Get a piece of 2x4 or something else solid, clamp it in the vise.  Solidly, you don't want it shifting.  Then clamp the blade to it, with the edge right at the edge of the wood.
 so you can file from the edge to the back of the blade.
 Most of the time, one clamp won't cut it, so either put another where it'll brace the piece so it can't move,
or drive a nail or screw into the wood so it blocks the blade from moving.  Make sure it's low enough that the file won't hit it.  Then start filing.

I was using a 10" bastard(biggest I had), and spent ten minutes to get to this point
Little difficult to see, but it has actually removed a fair amount of material
Stop every minute or so and use the brush to clean the file; it'll cut faster and getting the bits out will give a cleaner cut, too.
ADDED: I was reminded in comments of something I forgot: chalk.  Rub some chalk on the file before use, it will help keep bits from getting stuck in the teeth.


For actually shaping the blade, that's it.  Keep filing on one side until you've got it down to the line at the edge.  I'd suggest stopping just shy of the line, then draw filing to make sure the surface is flat, or if you're not worried about perfect surfaces then fairly even.  Then flip it over and do the other side.

To polish out the file marks, start with about 80-grit wet/dry paper.  Cut a strip you can wrap around the file, or a finer file if you have one, or you can use the whole sheet if you prefer: wrap it around and as a section gets dulled turn the file over and use the other side.  When it gets dull, tear that section off.

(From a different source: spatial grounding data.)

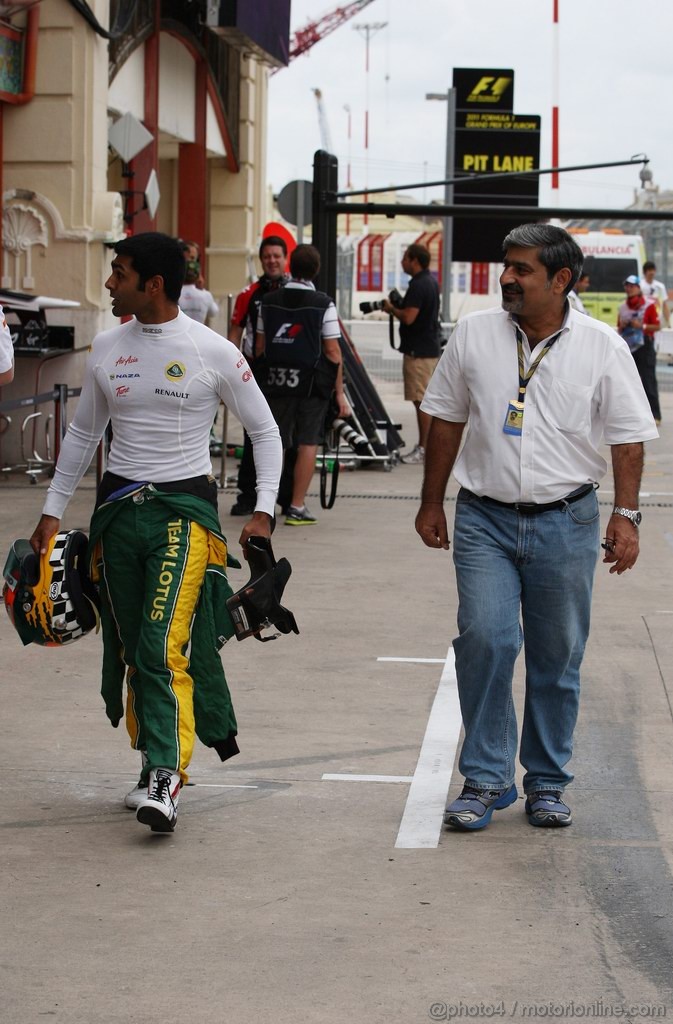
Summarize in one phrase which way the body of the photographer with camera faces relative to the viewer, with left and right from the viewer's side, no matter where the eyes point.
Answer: facing to the left of the viewer

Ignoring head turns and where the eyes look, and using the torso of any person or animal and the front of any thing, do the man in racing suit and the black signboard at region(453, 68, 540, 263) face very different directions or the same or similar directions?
same or similar directions

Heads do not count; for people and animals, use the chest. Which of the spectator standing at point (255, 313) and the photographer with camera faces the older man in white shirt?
the spectator standing

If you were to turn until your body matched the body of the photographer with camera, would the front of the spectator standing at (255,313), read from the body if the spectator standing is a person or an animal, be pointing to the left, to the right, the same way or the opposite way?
to the left

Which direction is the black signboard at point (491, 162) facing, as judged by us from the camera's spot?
facing the viewer

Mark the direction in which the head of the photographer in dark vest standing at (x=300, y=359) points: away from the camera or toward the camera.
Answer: away from the camera

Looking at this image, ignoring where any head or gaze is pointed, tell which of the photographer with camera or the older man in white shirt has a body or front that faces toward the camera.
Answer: the older man in white shirt

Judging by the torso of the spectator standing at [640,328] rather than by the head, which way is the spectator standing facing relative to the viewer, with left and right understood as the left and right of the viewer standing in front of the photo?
facing the viewer and to the left of the viewer

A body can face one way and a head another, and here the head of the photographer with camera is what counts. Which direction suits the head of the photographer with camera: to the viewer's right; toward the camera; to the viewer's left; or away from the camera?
to the viewer's left

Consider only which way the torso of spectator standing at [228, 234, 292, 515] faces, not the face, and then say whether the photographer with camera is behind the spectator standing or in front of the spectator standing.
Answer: behind

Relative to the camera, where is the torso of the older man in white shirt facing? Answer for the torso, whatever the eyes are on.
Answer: toward the camera

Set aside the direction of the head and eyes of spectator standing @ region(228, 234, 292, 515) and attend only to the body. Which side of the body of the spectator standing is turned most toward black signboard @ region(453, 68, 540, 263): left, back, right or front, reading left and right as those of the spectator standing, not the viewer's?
back

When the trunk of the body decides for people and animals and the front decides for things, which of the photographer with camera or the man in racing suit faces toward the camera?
the man in racing suit

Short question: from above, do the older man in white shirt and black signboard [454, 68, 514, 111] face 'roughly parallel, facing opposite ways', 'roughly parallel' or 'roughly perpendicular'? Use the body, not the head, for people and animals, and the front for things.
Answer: roughly parallel

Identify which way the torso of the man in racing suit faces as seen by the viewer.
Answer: toward the camera

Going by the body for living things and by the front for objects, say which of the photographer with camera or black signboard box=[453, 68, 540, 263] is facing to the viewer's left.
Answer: the photographer with camera
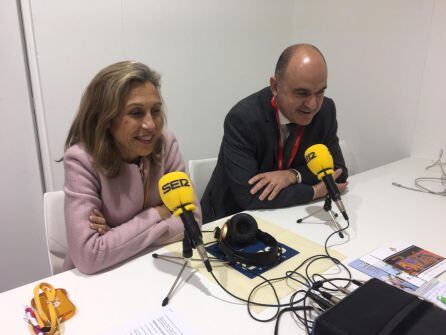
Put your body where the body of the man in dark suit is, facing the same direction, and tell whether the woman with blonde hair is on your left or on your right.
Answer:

Before you start this, put the paper in water for at least half-an-hour before using it; the water will help float the bits cut off, so they don't clog the paper as fast.  And keep some water handy to dip it in occasionally so flush the filing dust off and keep water on the abrasive.

When you've got that as smooth as you wish, move up to 120-grit or so.  You can take this just as fine as you wish, but I'd suggest stopping at 180 or 220-240 since the heat-treating is still to come.

The rest is as shown in the 'doing it with power tools'(shut up) post: mark and drill the pin holes, heat-treat, then polish.  At that point you can really polish it, but for a working knife I'd suggest no finer than 320 or 400.  Remember that after heat-treating, it'll be harder to work on, so don't get discouraged if it takes longer than you'd thought.

Making the grips, same idea: use a saw to cut to shape, then use rasp and/or file to shape, then sandpaper to finish.

And that's it.



5 comments:

Anonymous said...

Let's see if I can remember. A flat file's edges are parallel, a mill file's edges are parallel for half of the length then slightly tapering to the end. Bastard refers to the coarseness of the cut. A safe-edge file has no teeth on the edge. Oh yeah, rub blackboard chalk into the teeth to keep it cutting clean, less carding out the chips. This helps even more with the finer cuts.

Firehand said...

Dammit, I forgot about the chalk. Need to add that

Glen Filthie said...

Good vices are hard to find these days.

I bought 2 of those new blue ones for the shop at work and the steel that goes into them is SHIT. If you are putting serious torque on the work - as we do - they won't hold.

I saw an old one at an auction and snatched it on impulse (it looks like the one in your pic and must have a million miles on it) - and the guys in the shop have all taken back all the rotten things they've said about me.

Firehand said...

Post vise, or leg vise. MADE for serious bending/twisting/hammering. New ones are horrible expensive, but they'll last forever.

That one I picked up at a flea market cheap because no mount and the female part of the screw mechanism was cracked. Put a mount together, and put a couple of heavy hose clamps on the screw, and have been using it ever since.